Set down, in full, every record in the block.
*** Block opens ***
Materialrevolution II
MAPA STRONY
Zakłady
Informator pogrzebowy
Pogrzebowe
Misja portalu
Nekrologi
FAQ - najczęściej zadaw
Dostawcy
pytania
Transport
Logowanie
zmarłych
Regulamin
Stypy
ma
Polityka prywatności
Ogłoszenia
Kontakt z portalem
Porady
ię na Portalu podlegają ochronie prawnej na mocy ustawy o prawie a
*** Block closes ***
• [Reply]
Materialrevolution II
MAPA STRONY
Zakłady
Informator pogrzebowy
Pogrzebowe
Misja portalu
Nekrologi
FAQ - najczęściej zadaw
Dostawcy
pytania
Transport
Logowanie
zmarłych
Regulamin
Stypy
ma
Polityka prywatności
Ogłoszenia
Kontakt z portalem
Porady
ię na Portalu podlegają ochronie prawnej na mocy ustawy o prawie a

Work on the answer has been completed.